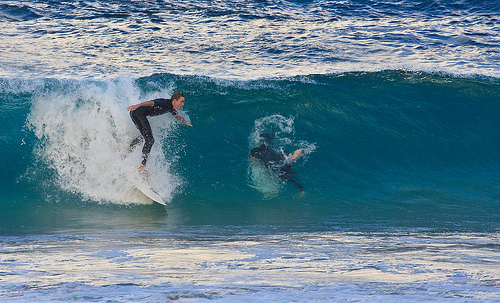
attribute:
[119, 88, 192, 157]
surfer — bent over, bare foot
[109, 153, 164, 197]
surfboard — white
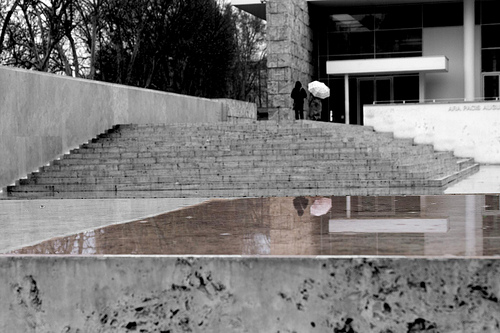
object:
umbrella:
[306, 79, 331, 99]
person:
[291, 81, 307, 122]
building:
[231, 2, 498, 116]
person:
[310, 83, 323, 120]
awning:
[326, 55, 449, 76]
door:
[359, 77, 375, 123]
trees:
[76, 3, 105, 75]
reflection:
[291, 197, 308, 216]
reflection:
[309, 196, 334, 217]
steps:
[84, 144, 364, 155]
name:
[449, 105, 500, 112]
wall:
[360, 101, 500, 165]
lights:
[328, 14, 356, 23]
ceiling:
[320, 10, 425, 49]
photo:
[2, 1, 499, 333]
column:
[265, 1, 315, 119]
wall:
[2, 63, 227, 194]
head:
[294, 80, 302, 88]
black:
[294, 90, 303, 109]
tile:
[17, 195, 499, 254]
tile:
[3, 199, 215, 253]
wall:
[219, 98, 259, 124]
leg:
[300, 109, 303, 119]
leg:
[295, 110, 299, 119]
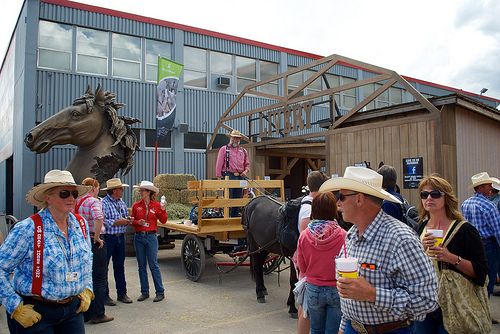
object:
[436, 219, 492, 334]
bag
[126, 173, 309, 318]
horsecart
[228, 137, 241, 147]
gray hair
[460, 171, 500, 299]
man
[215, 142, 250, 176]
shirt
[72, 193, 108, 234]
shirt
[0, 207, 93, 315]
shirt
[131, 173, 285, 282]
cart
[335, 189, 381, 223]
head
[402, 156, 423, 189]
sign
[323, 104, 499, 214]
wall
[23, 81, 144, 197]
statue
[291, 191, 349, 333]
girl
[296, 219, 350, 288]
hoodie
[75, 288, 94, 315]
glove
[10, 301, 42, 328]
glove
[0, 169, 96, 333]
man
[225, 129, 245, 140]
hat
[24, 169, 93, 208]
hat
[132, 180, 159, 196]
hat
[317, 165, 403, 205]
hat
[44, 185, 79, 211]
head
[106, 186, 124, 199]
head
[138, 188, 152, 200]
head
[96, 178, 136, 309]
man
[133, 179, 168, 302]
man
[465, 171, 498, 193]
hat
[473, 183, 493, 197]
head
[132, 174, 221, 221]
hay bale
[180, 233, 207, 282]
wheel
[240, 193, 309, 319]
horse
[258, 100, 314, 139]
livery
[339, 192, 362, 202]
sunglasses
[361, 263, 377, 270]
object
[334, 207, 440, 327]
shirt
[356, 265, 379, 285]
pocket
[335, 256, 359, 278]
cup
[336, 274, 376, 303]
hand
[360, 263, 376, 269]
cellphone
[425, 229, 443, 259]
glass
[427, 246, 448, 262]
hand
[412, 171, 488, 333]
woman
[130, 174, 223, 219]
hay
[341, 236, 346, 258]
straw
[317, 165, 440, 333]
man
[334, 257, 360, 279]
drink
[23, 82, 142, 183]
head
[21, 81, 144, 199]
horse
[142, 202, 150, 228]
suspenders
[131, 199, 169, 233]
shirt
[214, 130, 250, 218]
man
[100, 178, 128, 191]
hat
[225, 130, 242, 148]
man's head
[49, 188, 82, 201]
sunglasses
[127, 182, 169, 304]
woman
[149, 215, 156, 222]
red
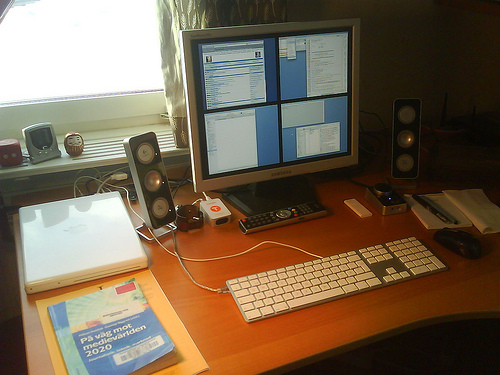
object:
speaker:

———

§ **Exercise prompt**: Write all of the data above as a JSON list of strings, one string per line, leaving out blank lines and the picture lines.

§ **Output of the task**:
[
  "attribute:",
  "[119, 88, 192, 157]",
  "surfer — bent over, bare foot",
  "[109, 153, 164, 197]",
  "surfboard — white",
  "object:",
  "umbrella:",
  "[306, 79, 331, 99]",
  "person:",
  "[291, 81, 307, 122]",
  "building:",
  "[231, 2, 498, 116]",
  "person:",
  "[310, 83, 323, 120]",
  "awning:",
  "[326, 55, 449, 76]",
  "door:",
  "[359, 77, 375, 123]",
  "trees:",
  "[76, 3, 105, 75]",
  "reflection:",
  "[291, 197, 308, 216]",
  "reflection:",
  "[309, 196, 334, 217]",
  "steps:",
  "[84, 144, 364, 155]",
  "name:",
  "[449, 105, 500, 112]",
  "wall:",
  "[360, 101, 500, 165]",
  "lights:",
  "[328, 14, 356, 23]",
  "ceiling:",
  "[320, 10, 425, 49]",
  "photo:",
  "[2, 1, 499, 333]",
  "column:",
  "[265, 1, 315, 119]",
  "wall:",
  "[2, 63, 227, 194]",
  "head:",
  "[294, 80, 302, 88]",
  "black:",
  "[294, 90, 303, 109]",
  "tile:",
  "[17, 195, 499, 254]",
  "tile:",
  "[3, 199, 215, 253]",
  "wall:",
  "[219, 98, 259, 124]",
  "leg:",
  "[300, 109, 303, 119]",
  "leg:",
  "[295, 110, 299, 119]",
  "object:",
  "[436, 219, 492, 334]",
  "bag",
  "[126, 173, 309, 318]",
  "horsecart",
  "[228, 137, 241, 147]",
  "gray hair",
  "[460, 171, 500, 299]",
  "man",
  "[215, 142, 250, 176]",
  "shirt",
  "[72, 193, 108, 234]",
  "shirt",
  "[0, 207, 93, 315]",
  "shirt",
  "[131, 173, 285, 282]",
  "cart",
  "[335, 189, 381, 223]",
  "head",
  "[402, 156, 423, 189]",
  "sign",
  "[323, 104, 499, 214]",
  "wall",
  "[23, 81, 144, 197]",
  "statue",
  "[291, 191, 349, 333]",
  "girl",
  "[296, 219, 350, 288]",
  "hoodie",
  "[75, 288, 94, 315]",
  "glove",
  "[10, 301, 42, 328]",
  "glove",
  "[0, 169, 96, 333]",
  "man",
  "[225, 129, 245, 140]",
  "hat",
  "[24, 169, 93, 208]",
  "hat",
  "[132, 180, 159, 196]",
  "hat",
  "[317, 165, 403, 205]",
  "hat",
  "[44, 185, 79, 211]",
  "head",
  "[106, 186, 124, 199]",
  "head",
  "[138, 188, 152, 200]",
  "head",
  "[96, 178, 136, 309]",
  "man",
  "[133, 179, 168, 302]",
  "man",
  "[465, 171, 498, 193]",
  "hat",
  "[473, 183, 493, 197]",
  "head",
  "[132, 174, 221, 221]",
  "hay bale",
  "[180, 233, 207, 282]",
  "wheel",
  "[240, 193, 309, 319]",
  "horse",
  "[258, 100, 314, 139]",
  "livery",
  "[339, 192, 362, 202]",
  "sunglasses",
  "[361, 263, 377, 270]",
  "object",
  "[334, 207, 440, 327]",
  "shirt",
  "[356, 265, 379, 285]",
  "pocket",
  "[335, 256, 359, 278]",
  "cup",
  "[336, 274, 376, 303]",
  "hand",
  "[360, 263, 376, 269]",
  "cellphone",
  "[425, 229, 443, 259]",
  "glass",
  "[427, 246, 448, 262]",
  "hand",
  "[412, 171, 488, 333]",
  "woman",
  "[130, 174, 223, 219]",
  "hay",
  "[341, 236, 346, 258]",
  "straw",
  "[317, 165, 440, 333]",
  "man",
  "[334, 257, 360, 279]",
  "drink",
  "[23, 82, 142, 183]",
  "head",
  "[21, 81, 144, 199]",
  "horse",
  "[142, 202, 150, 228]",
  "suspenders",
  "[131, 199, 169, 233]",
  "shirt",
  "[214, 130, 250, 218]",
  "man",
  "[100, 178, 128, 191]",
  "hat",
  "[225, 130, 242, 148]",
  "man's head",
  "[49, 188, 82, 201]",
  "sunglasses",
  "[127, 182, 169, 304]",
  "woman",
  "[149, 215, 156, 222]",
  "red",
  "object:",
  "speaker:"
]